Well, “Biggest Loser” trainer Bob Harper would like to get you back on the health-and-fitness path. And he’d like you to do it by talking to your food. And to your treadmill. Actually, he would like you to scream profanities at them.
Welcome to Bob Harper’s “ ... You “ diet. (You know what the expletive is, people, but we are not allowed to write it out on our website, so use your imagination.)
The rules of this diet-and-fitness regimen are very simple. In fact, they are the rules that Harper says he uses when he is tempted to indulge in a piece of chocolate cake, or skip a workout and sleep in. Instead of giving in, he gets mad -- and then he starts cursing like a sailor.

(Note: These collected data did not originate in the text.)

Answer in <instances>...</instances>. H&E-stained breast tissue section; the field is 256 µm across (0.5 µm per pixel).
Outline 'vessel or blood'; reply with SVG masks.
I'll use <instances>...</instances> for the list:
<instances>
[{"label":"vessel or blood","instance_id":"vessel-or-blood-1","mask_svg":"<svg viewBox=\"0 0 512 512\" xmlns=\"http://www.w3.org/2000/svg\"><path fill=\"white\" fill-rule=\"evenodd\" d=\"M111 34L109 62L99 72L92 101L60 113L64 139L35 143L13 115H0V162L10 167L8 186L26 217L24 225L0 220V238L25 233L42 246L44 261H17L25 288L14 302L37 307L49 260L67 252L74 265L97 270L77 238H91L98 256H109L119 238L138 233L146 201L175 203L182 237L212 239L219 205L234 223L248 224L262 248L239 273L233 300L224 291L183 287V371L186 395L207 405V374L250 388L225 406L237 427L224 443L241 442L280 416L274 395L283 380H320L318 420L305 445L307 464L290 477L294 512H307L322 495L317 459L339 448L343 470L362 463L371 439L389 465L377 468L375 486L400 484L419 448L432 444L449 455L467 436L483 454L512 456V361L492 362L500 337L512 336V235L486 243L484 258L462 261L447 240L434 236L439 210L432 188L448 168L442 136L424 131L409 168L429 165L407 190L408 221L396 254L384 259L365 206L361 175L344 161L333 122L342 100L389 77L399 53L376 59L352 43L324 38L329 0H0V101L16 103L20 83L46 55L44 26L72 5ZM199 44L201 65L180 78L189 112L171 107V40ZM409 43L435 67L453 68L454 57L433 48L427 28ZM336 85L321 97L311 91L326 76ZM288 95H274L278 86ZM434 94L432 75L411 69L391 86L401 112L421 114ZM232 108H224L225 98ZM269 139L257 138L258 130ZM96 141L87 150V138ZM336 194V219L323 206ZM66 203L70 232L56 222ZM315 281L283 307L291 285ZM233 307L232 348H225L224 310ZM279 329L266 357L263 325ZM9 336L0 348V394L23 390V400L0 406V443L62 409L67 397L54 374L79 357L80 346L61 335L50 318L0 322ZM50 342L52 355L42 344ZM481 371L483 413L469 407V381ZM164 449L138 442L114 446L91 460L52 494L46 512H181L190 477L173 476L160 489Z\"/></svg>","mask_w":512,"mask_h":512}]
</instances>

He suggests you do the same.
Let’s listen in as Harper takes a break from filming Season 13 of “The Biggest Loser” to give us an inside peek at the renegade techniques he uses in this never-to-be-published diet:
“If your friends are eating that chocolate cake and you know it’s not the day you are supposed to have it, say ‘ ... that cake!’”

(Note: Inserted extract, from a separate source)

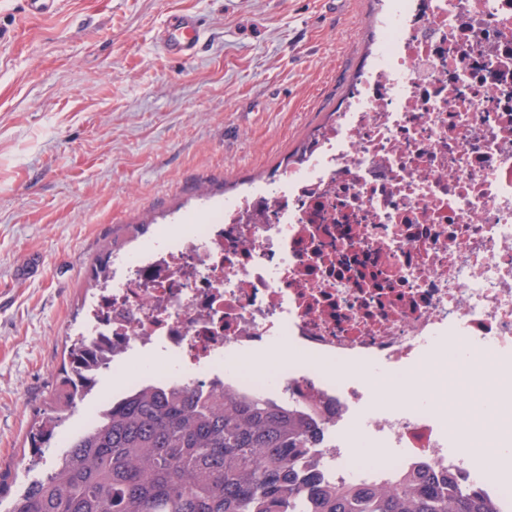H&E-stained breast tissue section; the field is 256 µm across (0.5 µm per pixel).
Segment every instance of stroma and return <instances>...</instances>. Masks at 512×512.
<instances>
[{"instance_id":"1","label":"stroma","mask_w":512,"mask_h":512,"mask_svg":"<svg viewBox=\"0 0 512 512\" xmlns=\"http://www.w3.org/2000/svg\"><path fill=\"white\" fill-rule=\"evenodd\" d=\"M206 22L190 59L157 33ZM379 0H62L44 16L0 0V473L51 414L56 376L84 330L90 271L128 224L161 226L201 194L282 172L354 91ZM38 258L39 274L16 277Z\"/></svg>"}]
</instances>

Put on your swagger jacket and let rip, Harper says. That cake doesn’t have any power over you. That’s an inanimate object sitting on a plate that can be tossed in the garbage with a flick of the wrist. How can something so insignificant have any power over big ol’ you?
Though it sounds like Harper is joking around, he’s deadly serious. Such verbal self-coaching, while unconventional, will help you break the spell that the chocolate cake, French fries or any other indulgence might hold over you, he said.
“It empowers you,” he said. “Just say, ‘No! I’m not going to sabotage everything that I have been working so hard on for that piece of cake. Is that piece of cake worth it? No!’”
This self-coaching also work in reverse -- use it to get your workout game on, he said.
Let’s listen again as Harper gives an example of how he revs himself up to hit the treadmill when he just doesn’t feel like it.
“That treadmill is going to get the best of me? No. That treadmill is not going to get the best of me. That treadmill doesn’t even have a heartbeat. I’m not going to give you another thought. I’m going to take advantage of you. I’m going to ride you and then not call you the next day! ... you, treadmill!”
Harper said such measures, while extreme, can work if people put some emotion into their words.
“Try it,” he said. “It’s empowering. And it’s fun.”